■ TESTO DI PARTENZA
Charlie Kaufman
Per
parlare di un magnifico film criptico e affascinante (e
post-lynchano) quale Sto pensando di finirla qui
di Charlie Kaufman (I'm Thinking of Ending Things,
su Netflix), tratto dal romanzo di Iain Reid... per parlarne conviene
partire dal cane Jimmy (il che conferma che i cani sono le creature
più utili al mondo).
Nell'inquietante
visita di Jake e Lucy (Jesse Plemons e Jessie Buckley) alla fattoria
dei genitori di lui durante una tempesta di neve, prima di incontrare
i due genitori (David Thewlis e Toni Collette) Lucy nota che la porta
della cantina è graffiata. Jake dice che è stato il cane. Ma perché
questo cane di cui si parla non è già venuto ad accoglierli e
annusarli? Solo in quel momento lui appare (scuotendosi un po' troppo
a lungo perché tutto sembri normale) come se fosse stato evocato.

■ DATI FORNITI

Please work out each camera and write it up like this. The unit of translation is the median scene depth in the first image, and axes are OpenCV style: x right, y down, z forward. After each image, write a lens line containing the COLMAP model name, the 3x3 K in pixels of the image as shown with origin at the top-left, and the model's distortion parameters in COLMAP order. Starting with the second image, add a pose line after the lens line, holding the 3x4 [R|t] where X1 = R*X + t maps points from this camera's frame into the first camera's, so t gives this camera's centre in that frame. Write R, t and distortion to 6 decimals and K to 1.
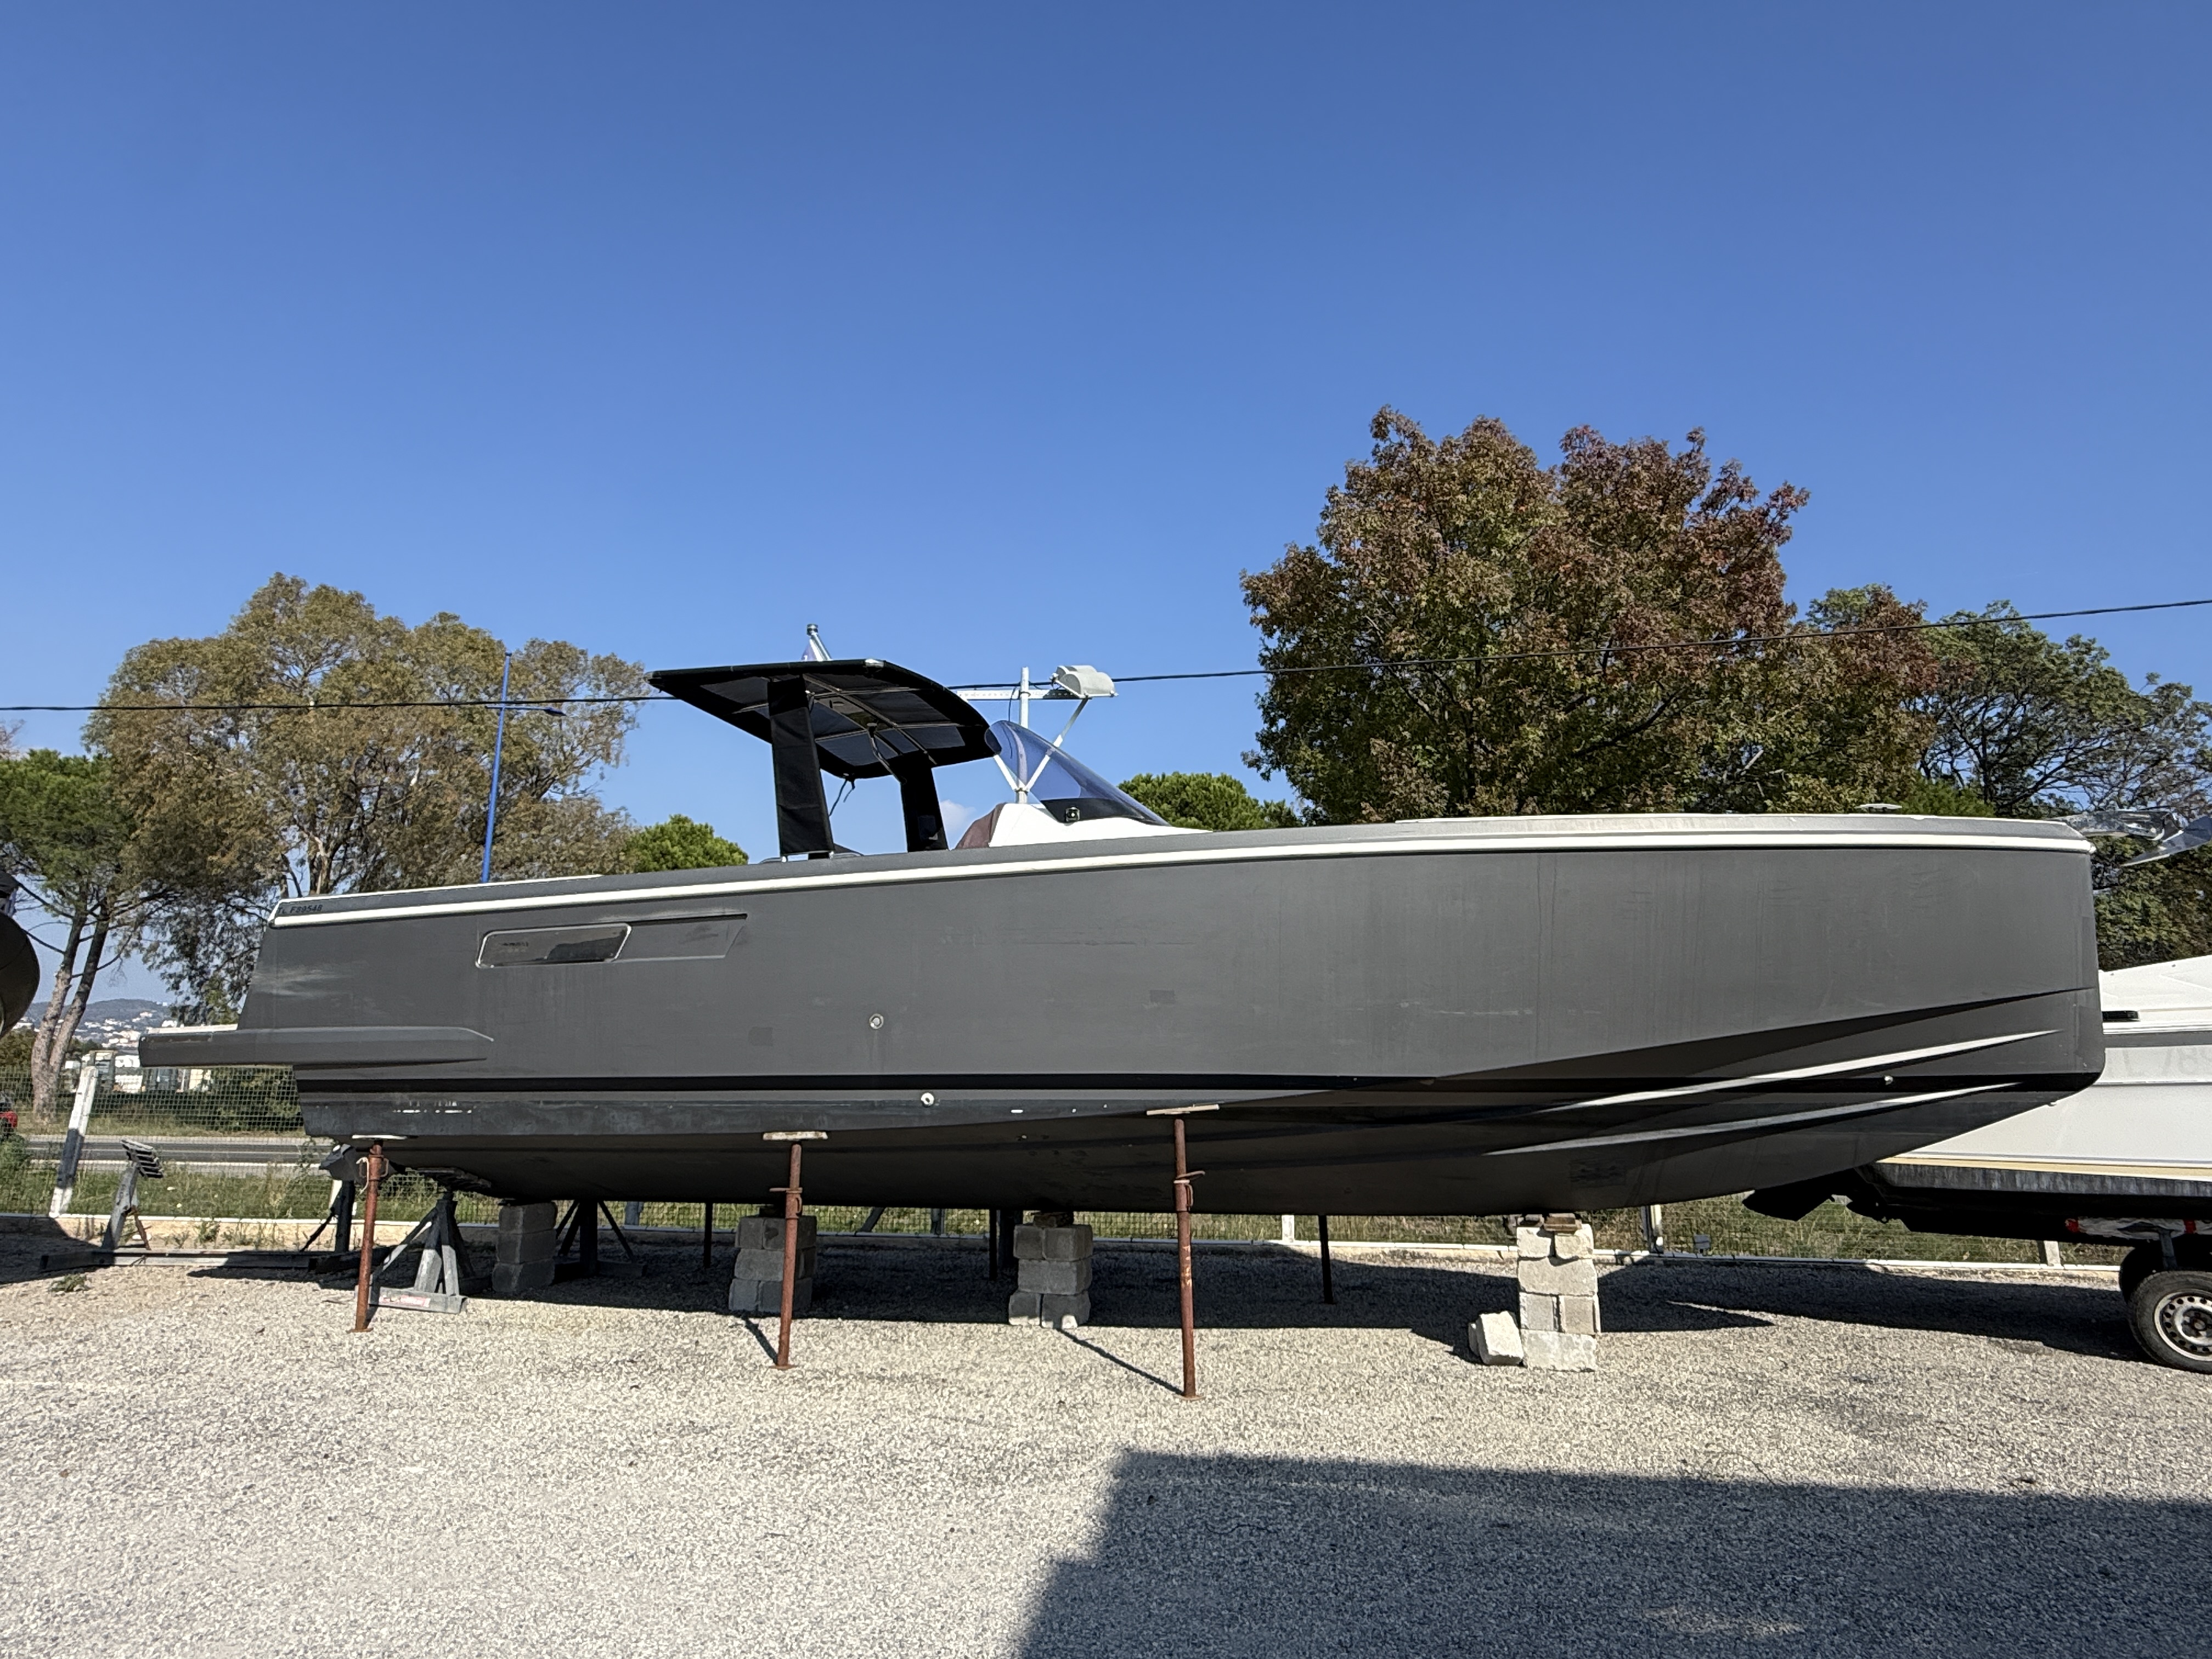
lens RADIAL K [[1238.3, 0, 1109.2], [0, 1238.3, 830.0], [0, 0, 1]] dist [0.000950, 0.000129]
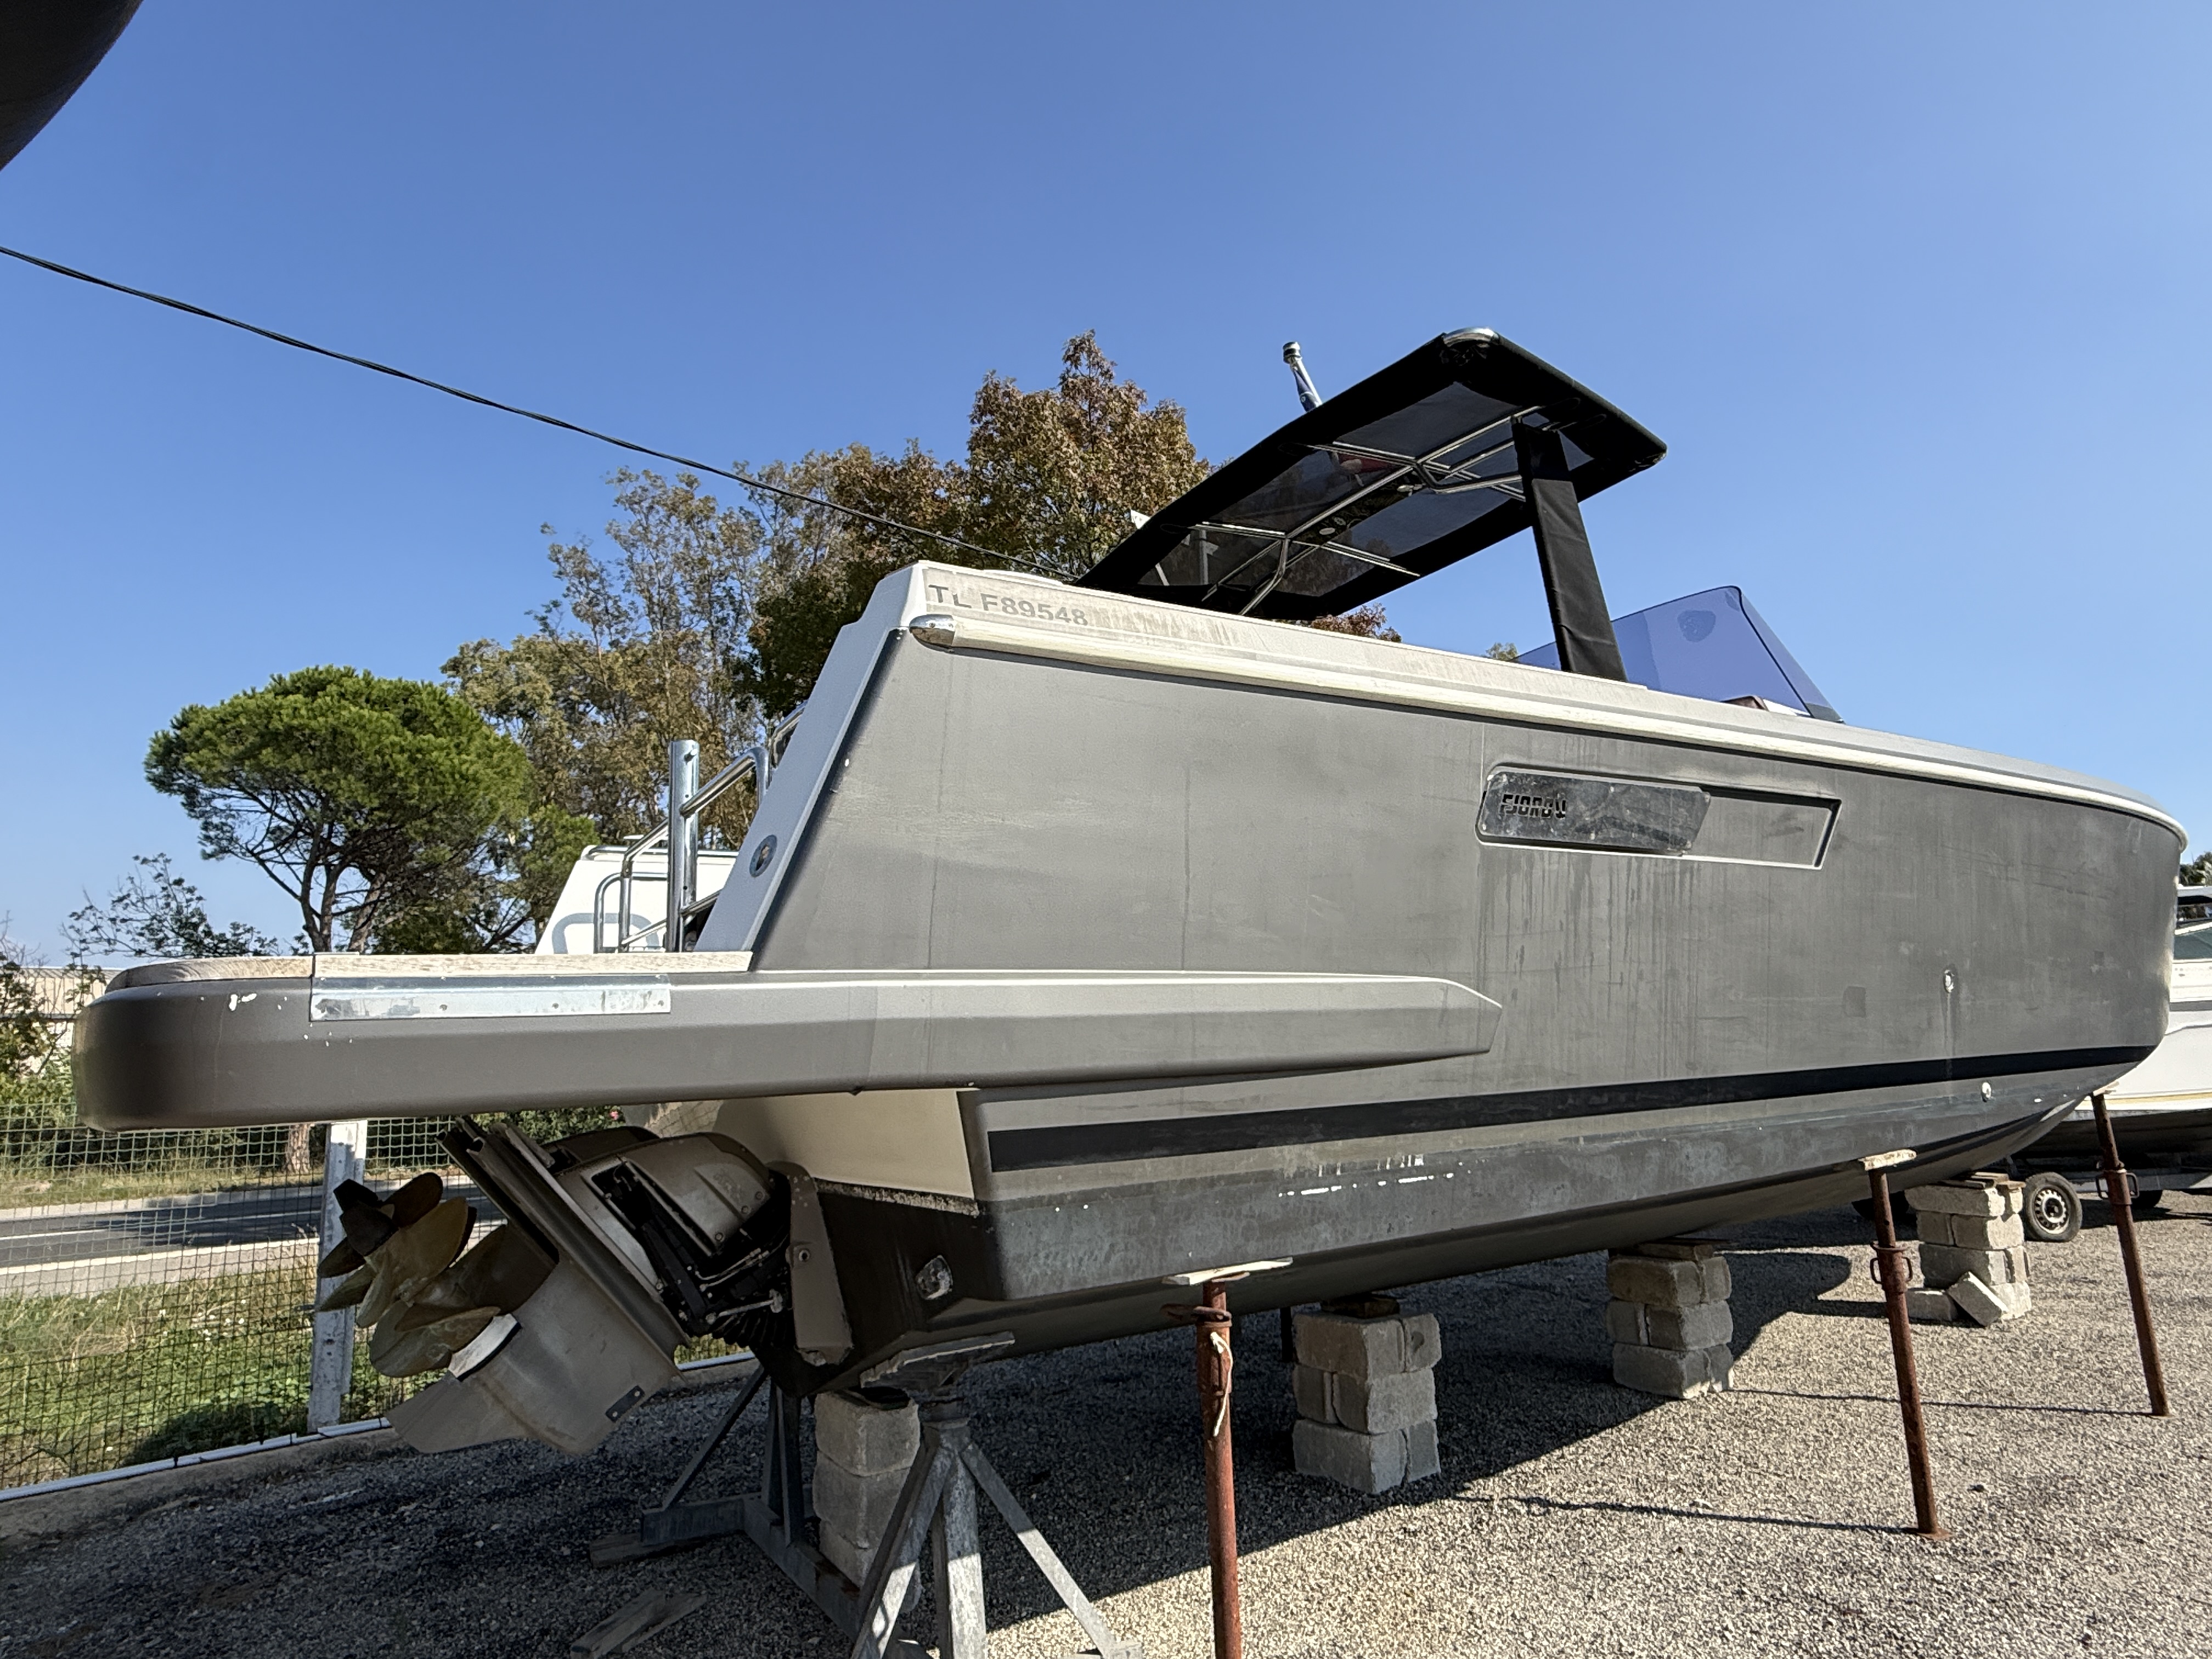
lens RADIAL K [[1238.3, 0, 1107.0], [0, 1238.3, 829.0], [0, 0, 1]] dist [0.000950, 0.000129]
pose [[0.668227, 0.110868, 0.735650, -0.935068], [-0.116072, 0.992261, -0.044107, 0.143476], [-0.734847, -0.055915, 0.675924, 0.816419]]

■ RICHIESTA DI LAVORO A
Elenchi tutti gli attori che il testo di partenza nomina tra parentesi.
■ RICHIESTA DI LAVORO B
Secondo il testo di partenza, a chi attribuisce Jake i graffi sulla porta della cantina?
■ RICHIESTA DI LAVORO C
Ricopi dal testo di partenza il brano compreso tra "Nell'inquietante" e "fosse stato evocato.", estremi inclusi.
Il materiale riportato non serve a nulla e può essere tralasciato.

■ SOLUZIONE SCRITTA A
Jesse Plemons, Jessie Buckley, David Thewlis, Toni Collette

■ SOLUZIONE SCRITTA B
Al cane.

■ SOLUZIONE SCRITTA C
Nell'inquietante
visita di Jake e Lucy (Jesse Plemons e Jessie Buckley) alla fattoria
dei genitori di lui durante una tempesta di neve, prima di incontrare
i due genitori (David Thewlis e Toni Collette) Lucy nota che la porta
della cantina è graffiata. Jake dice che è stato il cane. Ma perché
questo cane di cui si parla non è già venuto ad accoglierli e
annusarli? Solo in quel momento lui appare (scuotendosi un po' troppo
a lungo perché tutto sembri normale) come se fosse stato evocato.